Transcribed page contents
● ● ● ● ● ● ●
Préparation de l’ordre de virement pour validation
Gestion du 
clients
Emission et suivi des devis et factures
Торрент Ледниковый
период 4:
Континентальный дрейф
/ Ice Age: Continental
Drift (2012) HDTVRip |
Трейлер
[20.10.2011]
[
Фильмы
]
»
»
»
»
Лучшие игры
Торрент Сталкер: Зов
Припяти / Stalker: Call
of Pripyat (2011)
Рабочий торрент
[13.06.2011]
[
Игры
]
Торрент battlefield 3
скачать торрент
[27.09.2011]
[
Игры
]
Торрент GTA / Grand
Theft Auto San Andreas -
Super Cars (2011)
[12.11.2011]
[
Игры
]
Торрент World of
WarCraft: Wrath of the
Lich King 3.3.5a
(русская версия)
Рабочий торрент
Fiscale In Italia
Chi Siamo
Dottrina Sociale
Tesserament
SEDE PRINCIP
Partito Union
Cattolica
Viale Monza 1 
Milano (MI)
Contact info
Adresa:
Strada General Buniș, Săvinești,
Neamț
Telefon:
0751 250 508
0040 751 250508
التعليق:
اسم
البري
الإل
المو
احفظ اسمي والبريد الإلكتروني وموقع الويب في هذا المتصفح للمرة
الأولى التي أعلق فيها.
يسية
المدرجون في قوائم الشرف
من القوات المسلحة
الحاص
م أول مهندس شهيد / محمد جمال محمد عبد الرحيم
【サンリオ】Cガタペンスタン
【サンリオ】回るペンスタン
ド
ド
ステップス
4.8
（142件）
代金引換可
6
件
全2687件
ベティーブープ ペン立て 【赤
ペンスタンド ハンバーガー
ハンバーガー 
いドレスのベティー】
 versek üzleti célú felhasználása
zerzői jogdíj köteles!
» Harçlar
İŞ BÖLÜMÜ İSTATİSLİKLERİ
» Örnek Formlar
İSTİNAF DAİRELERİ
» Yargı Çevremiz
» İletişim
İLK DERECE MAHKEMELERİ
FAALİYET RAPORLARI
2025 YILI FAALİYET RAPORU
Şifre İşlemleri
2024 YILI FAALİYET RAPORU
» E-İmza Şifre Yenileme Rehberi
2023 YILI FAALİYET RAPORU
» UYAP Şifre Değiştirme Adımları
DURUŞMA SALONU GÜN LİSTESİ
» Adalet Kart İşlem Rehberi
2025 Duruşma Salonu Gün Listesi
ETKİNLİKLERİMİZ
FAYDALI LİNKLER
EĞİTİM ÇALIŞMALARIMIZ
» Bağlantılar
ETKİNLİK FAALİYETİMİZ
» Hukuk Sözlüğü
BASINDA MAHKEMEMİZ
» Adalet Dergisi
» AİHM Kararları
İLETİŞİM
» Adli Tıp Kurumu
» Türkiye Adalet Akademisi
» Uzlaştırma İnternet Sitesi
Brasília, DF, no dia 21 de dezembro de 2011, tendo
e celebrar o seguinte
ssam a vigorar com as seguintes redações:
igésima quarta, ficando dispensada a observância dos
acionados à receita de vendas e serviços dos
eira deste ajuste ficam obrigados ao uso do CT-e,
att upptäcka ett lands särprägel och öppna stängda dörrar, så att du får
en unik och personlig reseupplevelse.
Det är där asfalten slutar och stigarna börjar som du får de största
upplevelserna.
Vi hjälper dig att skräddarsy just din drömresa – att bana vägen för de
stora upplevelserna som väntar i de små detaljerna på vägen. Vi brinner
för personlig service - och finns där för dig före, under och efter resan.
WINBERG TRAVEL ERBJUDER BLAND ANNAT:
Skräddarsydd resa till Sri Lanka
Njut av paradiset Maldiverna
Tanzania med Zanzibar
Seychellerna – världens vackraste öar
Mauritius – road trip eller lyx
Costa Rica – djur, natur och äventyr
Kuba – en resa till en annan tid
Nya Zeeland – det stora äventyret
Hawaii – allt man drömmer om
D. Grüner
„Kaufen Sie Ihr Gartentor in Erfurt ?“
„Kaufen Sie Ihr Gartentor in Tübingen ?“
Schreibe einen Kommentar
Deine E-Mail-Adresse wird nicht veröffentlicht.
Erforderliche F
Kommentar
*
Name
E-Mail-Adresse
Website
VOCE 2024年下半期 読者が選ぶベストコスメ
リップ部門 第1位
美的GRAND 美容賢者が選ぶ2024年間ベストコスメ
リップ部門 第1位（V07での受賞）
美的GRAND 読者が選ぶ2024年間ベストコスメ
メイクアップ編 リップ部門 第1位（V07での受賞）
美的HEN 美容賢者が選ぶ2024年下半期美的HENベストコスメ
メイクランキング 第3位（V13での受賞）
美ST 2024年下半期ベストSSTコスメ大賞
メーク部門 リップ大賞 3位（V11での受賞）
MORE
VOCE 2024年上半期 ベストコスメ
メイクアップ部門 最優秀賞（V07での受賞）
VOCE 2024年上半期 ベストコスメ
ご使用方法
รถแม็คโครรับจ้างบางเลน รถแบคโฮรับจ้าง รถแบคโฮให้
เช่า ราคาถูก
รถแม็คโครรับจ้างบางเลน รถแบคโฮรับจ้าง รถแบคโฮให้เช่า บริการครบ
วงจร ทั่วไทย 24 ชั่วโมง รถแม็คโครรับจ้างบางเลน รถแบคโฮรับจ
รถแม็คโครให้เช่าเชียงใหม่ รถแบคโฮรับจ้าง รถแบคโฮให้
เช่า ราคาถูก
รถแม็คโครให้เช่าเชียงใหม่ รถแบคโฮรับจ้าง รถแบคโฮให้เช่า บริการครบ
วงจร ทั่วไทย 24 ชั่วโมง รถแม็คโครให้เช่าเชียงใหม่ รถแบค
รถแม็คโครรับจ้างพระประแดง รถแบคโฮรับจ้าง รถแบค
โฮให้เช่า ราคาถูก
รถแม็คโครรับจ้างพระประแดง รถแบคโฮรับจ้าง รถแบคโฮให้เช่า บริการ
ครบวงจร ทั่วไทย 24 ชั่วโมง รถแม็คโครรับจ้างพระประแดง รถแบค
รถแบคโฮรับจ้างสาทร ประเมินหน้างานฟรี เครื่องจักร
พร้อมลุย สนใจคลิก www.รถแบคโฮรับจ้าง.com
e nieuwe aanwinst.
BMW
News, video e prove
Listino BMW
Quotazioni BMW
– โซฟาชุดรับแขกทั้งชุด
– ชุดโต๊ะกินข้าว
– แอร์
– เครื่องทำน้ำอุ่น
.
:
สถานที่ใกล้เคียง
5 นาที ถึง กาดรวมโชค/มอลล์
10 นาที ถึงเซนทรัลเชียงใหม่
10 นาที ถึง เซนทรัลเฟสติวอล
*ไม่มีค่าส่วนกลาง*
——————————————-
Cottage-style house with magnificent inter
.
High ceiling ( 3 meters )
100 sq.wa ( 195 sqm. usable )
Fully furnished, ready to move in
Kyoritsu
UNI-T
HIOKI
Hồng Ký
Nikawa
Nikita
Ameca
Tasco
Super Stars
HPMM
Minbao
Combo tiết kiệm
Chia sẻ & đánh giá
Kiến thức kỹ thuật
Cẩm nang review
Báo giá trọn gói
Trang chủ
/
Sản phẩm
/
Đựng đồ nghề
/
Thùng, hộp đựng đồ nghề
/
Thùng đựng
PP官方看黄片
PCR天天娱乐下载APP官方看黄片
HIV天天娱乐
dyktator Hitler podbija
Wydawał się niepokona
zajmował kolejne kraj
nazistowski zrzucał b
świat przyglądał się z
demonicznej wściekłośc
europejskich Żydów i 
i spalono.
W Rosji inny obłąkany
● ● ● ● ● ● ●
[Exercise objective]
Give the records above again, word for word.

[Result of this exercise]
Préparation de l’ordre de virement pour validation
Gestion du 
clients
Emission et suivi des devis et factures
Торрент Ледниковый
период 4:
Континентальный дрейф
/ Ice Age: Continental
Drift (2012) HDTVRip |
Трейлер
[20.10.2011]
[
Фильмы
]
»
»
»
»
Лучшие игры
Торрент Сталкер: Зов
Припяти / Stalker: Call
of Pripyat (2011)
Рабочий торрент
[13.06.2011]
[
Игры
]
Торрент battlefield 3
скачать торрент
[27.09.2011]
[
Игры
]
Торрент GTA / Grand
Theft Auto San Andreas -
Super Cars (2011)
[12.11.2011]
[
Игры
]
Торрент World of
WarCraft: Wrath of the
Lich King 3.3.5a
(русская версия)
Рабочий торрент
Fiscale In Italia
Chi Siamo
Dottrina Sociale
Tesserament
SEDE PRINCIP
Partito Union
Cattolica
Viale Monza 1 
Milano (MI)
Contact info
Adresa:
Strada General Buniș, Săvinești,
Neamț
Telefon:
0751 250 508
0040 751 250508
التعليق:
اسم
البري
الإل
المو
احفظ اسمي والبريد الإلكتروني وموقع الويب في هذا المتصفح للمرة
الأولى التي أعلق فيها.
يسية
المدرجون في قوائم الشرف
من القوات المسلحة
الحاص
م أول مهندس شهيد / محمد جمال محمد عبد الرحيم
【サンリオ】Cガタペンスタン
【サンリオ】回るペンスタン
ド
ド
ステップス
4.8
（142件）
代金引換可
6
件
全2687件
ベティーブープ ペン立て 【赤
ペンスタンド ハンバーガー
ハンバーガー 
いドレスのベティー】
 versek üzleti célú felhasználása
zerzői jogdíj köteles!
» Harçlar
İŞ BÖLÜMÜ İSTATİSLİKLERİ
» Örnek Formlar
İSTİNAF DAİRELERİ
» Yargı Çevremiz
» İletişim
İLK DERECE MAHKEMELERİ
FAALİYET RAPORLARI
2025 YILI FAALİYET RAPORU
Şifre İşlemleri
2024 YILI FAALİYET RAPORU
» E-İmza Şifre Yenileme Rehberi
2023 YILI FAALİYET RAPORU
» UYAP Şifre Değiştirme Adımları
DURUŞMA SALONU GÜN LİSTESİ
» Adalet Kart İşlem Rehberi
2025 Duruşma Salonu Gün Listesi
ETKİNLİKLERİMİZ
FAYDALI LİNKLER
EĞİTİM ÇALIŞMALARIMIZ
» Bağlantılar
ETKİNLİK FAALİYETİMİZ
» Hukuk Sözlüğü
BASINDA MAHKEMEMİZ
» Adalet Dergisi
» AİHM Kararları
İLETİŞİM
» Adli Tıp Kurumu
» Türkiye Adalet Akademisi
» Uzlaştırma İnternet Sitesi
Brasília, DF, no dia 21 de dezembro de 2011, tendo
e celebrar o seguinte
ssam a vigorar com as seguintes redações:
igésima quarta, ficando dispensada a observância dos
acionados à receita de vendas e serviços dos
eira deste ajuste ficam obrigados ao uso do CT-e,
att upptäcka ett lands särprägel och öppna stängda dörrar, så att du får
en unik och personlig reseupplevelse.
Det är där asfalten slutar och stigarna börjar som du får de största
upplevelserna.
Vi hjälper dig att skräddarsy just din drömresa – att bana vägen för de
stora upplevelserna som väntar i de små detaljerna på vägen. Vi brinner
för personlig service - och finns där för dig före, under och efter resan.
WINBERG TRAVEL ERBJUDER BLAND ANNAT:
Skräddarsydd resa till Sri Lanka
Njut av paradiset Maldiverna
Tanzania med Zanzibar
Seychellerna – världens vackraste öar
Mauritius – road trip eller lyx
Costa Rica – djur, natur och äventyr
Kuba – en resa till en annan tid
Nya Zeeland – det stora äventyret
Hawaii – allt man drömmer om
D. Grüner
„Kaufen Sie Ihr Gartentor in Erfurt ?“
„Kaufen Sie Ihr Gartentor in Tübingen ?“
Schreibe einen Kommentar
Deine E-Mail-Adresse wird nicht veröffentlicht.
Erforderliche F
Kommentar
*
Name
E-Mail-Adresse
Website
VOCE 2024年下半期 読者が選ぶベストコスメ
リップ部門 第1位
美的GRAND 美容賢者が選ぶ2024年間ベストコスメ
リップ部門 第1位（V07での受賞）
美的GRAND 読者が選ぶ2024年間ベストコスメ
メイクアップ編 リップ部門 第1位（V07での受賞）
美的HEN 美容賢者が選ぶ2024年下半期美的HENベストコスメ
メイクランキング 第3位（V13での受賞）
美ST 2024年下半期ベストSSTコスメ大賞
メーク部門 リップ大賞 3位（V11での受賞）
MORE
VOCE 2024年上半期 ベストコスメ
メイクアップ部門 最優秀賞（V07での受賞）
VOCE 2024年上半期 ベストコスメ
ご使用方法
รถแม็คโครรับจ้างบางเลน รถแบคโฮรับจ้าง รถแบคโฮให้
เช่า ราคาถูก
รถแม็คโครรับจ้างบางเลน รถแบคโฮรับจ้าง รถแบคโฮให้เช่า บริการครบ
วงจร ทั่วไทย 24 ชั่วโมง รถแม็คโครรับจ้างบางเลน รถแบคโฮรับจ
รถแม็คโครให้เช่าเชียงใหม่ รถแบคโฮรับจ้าง รถแบคโฮให้
เช่า ราคาถูก
รถแม็คโครให้เช่าเชียงใหม่ รถแบคโฮรับจ้าง รถแบคโฮให้เช่า บริการครบ
วงจร ทั่วไทย 24 ชั่วโมง รถแม็คโครให้เช่าเชียงใหม่ รถแบค
รถแม็คโครรับจ้างพระประแดง รถแบคโฮรับจ้าง รถแบค
โฮให้เช่า ราคาถูก
รถแม็คโครรับจ้างพระประแดง รถแบคโฮรับจ้าง รถแบคโฮให้เช่า บริการ
ครบวงจร ทั่วไทย 24 ชั่วโมง รถแม็คโครรับจ้างพระประแดง รถแบค
รถแบคโฮรับจ้างสาทร ประเมินหน้างานฟรี เครื่องจักร
พร้อมลุย สนใจคลิก www.รถแบคโฮรับจ้าง.com
e nieuwe aanwinst.
BMW
News, video e prove
Listino BMW
Quotazioni BMW
– โซฟาชุดรับแขกทั้งชุด
– ชุดโต๊ะกินข้าว
– แอร์
– เครื่องทำน้ำอุ่น
.
:
สถานที่ใกล้เคียง
5 นาที ถึง กาดรวมโชค/มอลล์
10 นาที ถึงเซนทรัลเชียงใหม่
10 นาที ถึง เซนทรัลเฟสติวอล
*ไม่มีค่าส่วนกลาง*
——————————————-
Cottage-style house with magnificent inter
.
High ceiling ( 3 meters )
100 sq.wa ( 195 sqm. usable )
Fully furnished, ready to move in
Kyoritsu
UNI-T
HIOKI
Hồng Ký
Nikawa
Nikita
Ameca
Tasco
Super Stars
HPMM
Minbao
Combo tiết kiệm
Chia sẻ & đánh giá
Kiến thức kỹ thuật
Cẩm nang review
Báo giá trọn gói
Trang chủ
/
Sản phẩm
/
Đựng đồ nghề
/
Thùng, hộp đựng đồ nghề
/
Thùng đựng
PP官方看黄片
PCR天天娱乐下载APP官方看黄片
HIV天天娱乐
dyktator Hitler podbija
Wydawał się niepokona
zajmował kolejne kraj
nazistowski zrzucał b
świat przyglądał się z
demonicznej wściekłośc
europejskich Żydów i 
i spalono.
W Rosji inny obłąkany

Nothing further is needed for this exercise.